Slow manufacturer updates are a huge problem for Android that doesn't really need an introduction at this point because everyone knows the drill. Google releases new Android Dessert. Anywhere between 3 months to a year later, the update has reached your phone, assuming it isn't older than, say, 18 months. It's not only manufacturers at fault, though. The multi-tiered Android update process is rather convoluted.
Now, Google is taking tangible steps to reduce the overhead and quicken up those updates a bit. Ahead of I/O 2017, the Android household announced Project Treble. Touting it as the biggest change to Android's system architecture ever, PT separates the low-level code written by SoC manufacturers like Samsung and Qualcomm from the Android OS codebase. This is the very basic gist of it, and the result is that device makers can now deliver updates by updating only code relevant to the OS without further work needed from the silicon slingers.

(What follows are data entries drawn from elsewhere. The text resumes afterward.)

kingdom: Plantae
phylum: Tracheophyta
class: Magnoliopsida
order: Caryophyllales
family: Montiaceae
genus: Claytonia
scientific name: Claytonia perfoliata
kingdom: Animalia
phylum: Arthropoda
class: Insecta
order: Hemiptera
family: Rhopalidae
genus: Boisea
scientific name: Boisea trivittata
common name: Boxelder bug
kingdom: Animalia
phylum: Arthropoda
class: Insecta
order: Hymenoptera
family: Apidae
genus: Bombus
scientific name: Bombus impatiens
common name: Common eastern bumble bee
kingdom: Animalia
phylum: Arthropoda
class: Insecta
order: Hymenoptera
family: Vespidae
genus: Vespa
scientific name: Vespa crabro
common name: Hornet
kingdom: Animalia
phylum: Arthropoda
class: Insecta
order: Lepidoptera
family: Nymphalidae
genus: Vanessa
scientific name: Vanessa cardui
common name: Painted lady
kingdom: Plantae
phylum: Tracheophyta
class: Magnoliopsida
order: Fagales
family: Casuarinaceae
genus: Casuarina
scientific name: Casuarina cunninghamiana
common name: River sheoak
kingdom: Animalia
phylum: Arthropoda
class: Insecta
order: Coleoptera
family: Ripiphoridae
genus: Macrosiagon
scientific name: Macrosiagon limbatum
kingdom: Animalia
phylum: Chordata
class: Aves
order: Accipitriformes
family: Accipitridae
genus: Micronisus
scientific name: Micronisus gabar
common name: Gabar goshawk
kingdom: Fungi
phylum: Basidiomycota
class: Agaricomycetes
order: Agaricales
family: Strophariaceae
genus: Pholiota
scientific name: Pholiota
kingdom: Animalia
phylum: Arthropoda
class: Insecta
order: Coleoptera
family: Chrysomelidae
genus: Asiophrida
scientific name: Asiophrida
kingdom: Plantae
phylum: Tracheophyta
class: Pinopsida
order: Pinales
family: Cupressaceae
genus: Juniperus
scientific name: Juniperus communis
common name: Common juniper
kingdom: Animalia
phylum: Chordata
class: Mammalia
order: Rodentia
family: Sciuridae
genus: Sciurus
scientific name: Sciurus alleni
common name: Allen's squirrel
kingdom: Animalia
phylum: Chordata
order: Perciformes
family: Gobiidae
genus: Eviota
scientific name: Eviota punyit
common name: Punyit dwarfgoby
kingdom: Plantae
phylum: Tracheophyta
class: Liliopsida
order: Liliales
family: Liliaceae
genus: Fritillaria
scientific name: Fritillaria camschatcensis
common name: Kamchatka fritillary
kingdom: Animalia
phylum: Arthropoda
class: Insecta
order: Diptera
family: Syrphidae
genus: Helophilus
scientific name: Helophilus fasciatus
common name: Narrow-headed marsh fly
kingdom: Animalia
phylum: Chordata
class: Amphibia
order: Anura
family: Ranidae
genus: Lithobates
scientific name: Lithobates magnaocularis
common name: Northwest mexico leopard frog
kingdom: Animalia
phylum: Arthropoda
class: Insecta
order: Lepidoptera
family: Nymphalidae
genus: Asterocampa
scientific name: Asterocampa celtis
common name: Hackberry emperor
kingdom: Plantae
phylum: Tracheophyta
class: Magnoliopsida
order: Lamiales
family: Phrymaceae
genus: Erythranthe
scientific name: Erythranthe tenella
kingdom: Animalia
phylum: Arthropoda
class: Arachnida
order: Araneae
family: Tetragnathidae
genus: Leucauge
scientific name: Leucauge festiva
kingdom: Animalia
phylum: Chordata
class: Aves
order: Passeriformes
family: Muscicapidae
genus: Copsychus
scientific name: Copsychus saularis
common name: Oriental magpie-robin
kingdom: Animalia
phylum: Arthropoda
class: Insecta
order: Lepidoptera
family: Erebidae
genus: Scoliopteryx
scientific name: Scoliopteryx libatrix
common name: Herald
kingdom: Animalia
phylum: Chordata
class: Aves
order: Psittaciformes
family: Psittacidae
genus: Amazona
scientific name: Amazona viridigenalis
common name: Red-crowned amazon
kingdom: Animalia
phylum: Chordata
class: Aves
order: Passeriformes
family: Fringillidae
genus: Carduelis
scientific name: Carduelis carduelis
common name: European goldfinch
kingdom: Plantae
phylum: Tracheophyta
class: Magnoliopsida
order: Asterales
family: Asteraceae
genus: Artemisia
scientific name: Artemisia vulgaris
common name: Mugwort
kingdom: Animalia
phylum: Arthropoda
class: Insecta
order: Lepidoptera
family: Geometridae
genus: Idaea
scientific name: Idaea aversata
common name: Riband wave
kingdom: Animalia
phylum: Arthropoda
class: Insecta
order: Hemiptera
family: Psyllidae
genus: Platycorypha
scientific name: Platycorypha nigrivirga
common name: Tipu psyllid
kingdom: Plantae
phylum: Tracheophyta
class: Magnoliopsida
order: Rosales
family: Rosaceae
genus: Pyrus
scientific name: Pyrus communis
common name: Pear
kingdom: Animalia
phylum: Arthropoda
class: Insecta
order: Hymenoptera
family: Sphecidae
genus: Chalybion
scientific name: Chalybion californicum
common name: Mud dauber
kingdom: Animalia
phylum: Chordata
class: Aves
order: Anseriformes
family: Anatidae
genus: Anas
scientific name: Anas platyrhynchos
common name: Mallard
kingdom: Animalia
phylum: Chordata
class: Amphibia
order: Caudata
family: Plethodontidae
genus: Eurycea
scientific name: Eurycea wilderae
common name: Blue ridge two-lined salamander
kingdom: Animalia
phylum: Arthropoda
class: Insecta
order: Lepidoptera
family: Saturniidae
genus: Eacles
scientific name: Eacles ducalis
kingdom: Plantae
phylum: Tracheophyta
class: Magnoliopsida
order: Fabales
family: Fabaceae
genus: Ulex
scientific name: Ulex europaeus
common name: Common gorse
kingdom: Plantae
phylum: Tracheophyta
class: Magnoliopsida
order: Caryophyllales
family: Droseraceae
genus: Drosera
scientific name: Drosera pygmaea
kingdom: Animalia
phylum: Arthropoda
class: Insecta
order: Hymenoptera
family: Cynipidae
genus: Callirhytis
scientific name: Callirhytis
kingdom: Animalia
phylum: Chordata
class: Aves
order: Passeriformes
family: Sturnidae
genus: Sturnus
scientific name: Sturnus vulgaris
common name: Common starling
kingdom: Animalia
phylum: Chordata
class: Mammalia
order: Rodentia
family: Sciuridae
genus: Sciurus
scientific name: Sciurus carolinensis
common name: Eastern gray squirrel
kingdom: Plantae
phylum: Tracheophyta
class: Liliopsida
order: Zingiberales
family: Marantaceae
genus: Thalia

Thus, a significant bottleneck in the update process is bypassed and new Android updates ought to be reaching devices sooner. Additionally, Google is trying to get its processor and device-making partners to bring their code changes, such as new features and bugfixes, to the common Android Open Source Project codebase.
Project Treble is part of the upcoming Android O
and is already running on the Developer Preview version for Pixel
phones. All devices that launch on O or get updates to it will support the program. The next Android version is coming later this year.